Christmas is the time to say, “I love you.” Unless, of course, you’ve been unfriended and blocked on Facebook. Then you’re probably better off sending a card. But who has that kind of time? Postage is getting to be so expensive. And the crowds at the Post Office … ugh.
Nuance is dead. Manners are kaput. But it’s Christmas and the wait is over.
Or almost over. Every year, my father gives me a nice bottle of brandy on Christmas Day. But we don’t get together until closer to dinner time, so…
Look, cut me some slack. It’s been a tough year. Tougher than most. You can’t blame a guy for wanting a drink. As it happens, I’m ending 2016 with fewer friends than when I started. Not just Facebook friends, either, but the real-life kind. Over politics, of all things!

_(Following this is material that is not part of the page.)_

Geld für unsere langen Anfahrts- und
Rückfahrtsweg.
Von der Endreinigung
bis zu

It’s a strange feeling, losing a friend over politics – a bit like losing a tooth. Remember the surprise you felt as a kid when a loose tooth finally popped out? Like that.
One unfriending that spilled into real life had to do with what I took to be a minor dispute over Obama and the Islamic State. That was the proximate cause, anyway. I suspect that particular tooth had been loosening for a while.

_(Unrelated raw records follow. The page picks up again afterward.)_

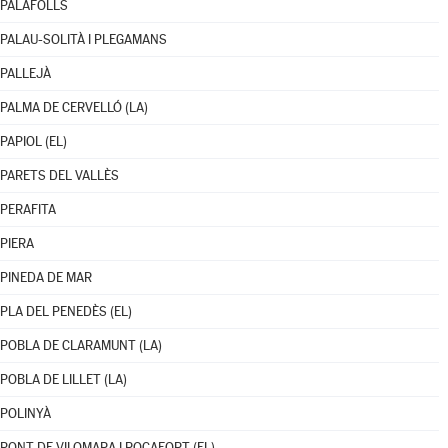
PALAFOLLS
PALAU-SOLITÀ I PLEGAMANS
PALLEJÀ
PALMA DE CERVELLÓ (LA)
PAPIOL (EL)
PARETS DEL VALLÈS
PERAFITA
PIERA
PINEDA DE MAR
PLA DEL PENEDÈS (EL)
POBLA DE CLARAMUNT (LA)
POBLA DE LILLET (LA)
POLINYÀ
PONT DE VILOMARA I ROCAFORT (EL)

Still, he was a hail fellow well met – a fun conversationalist, well-read and a bit eccentric, which is almost always a plus. So at first I thought it was an accident when I suddenly couldn’t see his Facebook posts anymore. But the unanswered emails confirmed it was no accident.
One time is a tragedy. Twice is troubling. But three times, as any journalist will tell you, makes a trend. I was down about a dozen friends – and that was prior to the election.

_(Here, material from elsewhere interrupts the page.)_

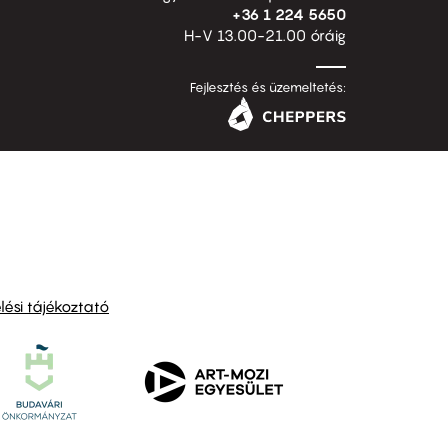
+36 1 224 5650
H-V 13.00-21.00 óráig
Fejlesztés és üzemeltetés:
ési tájékoztató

The weeks following the election haven’t been so bad. Turns out, pollsters have taken an interest in all of this. According to Public Religion Research Institute, 13 percent of people surveyed just after Thanksgiving said they “blocked, unfriended or stopped following someone on social media” because of a disagreeable political post.
Partisan affiliation makes a difference – alas. Democrats were more likely than Republicans to cut people out of their social media circles in the painful days and weeks after Nov. 8, the PRRI poll found.
It shouldn’t be this way. One of the greatest cultural calamities of our time has been the triumph of “the personal is political.” That old ’60s rallying cry has ruined friendships, partnerships, marriages and careers.
Just after the election, some business owners – people who presumably want make a profit – declared they would refuse Trump voters as clients. Freedom of association and all that, but good grief! That’s just madness.
I regret that mere differences of opinion caused so much angst, anxiety and division this year. So to Mike, Doris, Mary, Katie, Joe, Josh, Alex and other friends real and virtual who fell away in the great Trump Shakeout of 2016, I’d simply like to say: Merry Christmas and no hard feelings.
Jack Ohman is still a pal, though. And he’s got a Pulitzer Prize. So that’s really something. On Christmas, you count your blessings where you find them.